Another positional navigation technique is simple landmark-centered map-following, or cartotaxis. Consider a nanorobot that wishes to crawl to a specific 1 micron2 patch on the subvilliary mucosal surface of the small intestine. Ignoring the villi and microvilli but including the circular folds, the mucosal surface of the small intestine is ~1 m2 (Section 8.2.3), at worst requiring a map of ~8 terabits to achieve 1 micron2 resolution using 8-bit pixels.

A more compact map might include only the positions, sizes and shapes each of the ~100 million 50-micron-wide intestinal glands dotting the surface of the small intestine at least ~100 microns apart. These dots form a pattern unique to each person that changes slowly over time.

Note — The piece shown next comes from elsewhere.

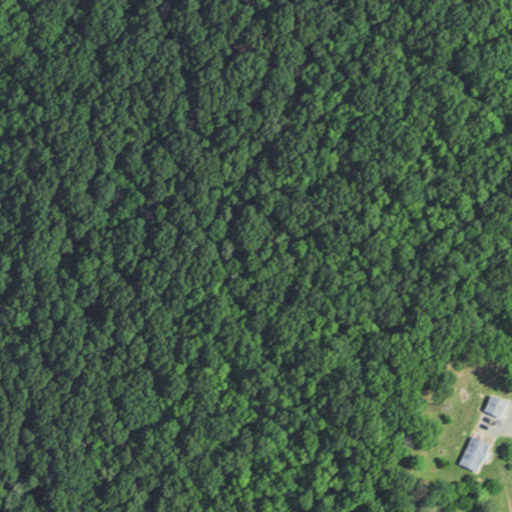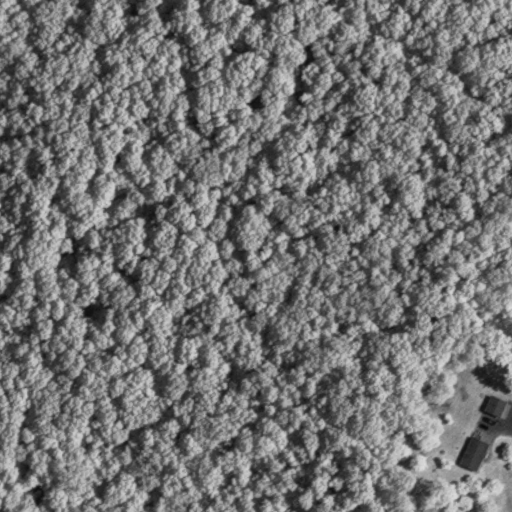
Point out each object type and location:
building: (496, 406)
building: (472, 454)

After defining a two-dimensional intestinocentric coordinate system, two coordinates of log2 (106) ~ 20 bits each can specify a location to 1-micron accuracy on a 1 m2 surface. Using 20 bits each for the two surface coordinates, 20 bits each for the major and minor elliptical axes framing the gland aperture, and another 920 bits to record unique topographic features of each hole, a complete small intestinal gland map requires at most ~1000 bits/gland or ~0.1 terabits.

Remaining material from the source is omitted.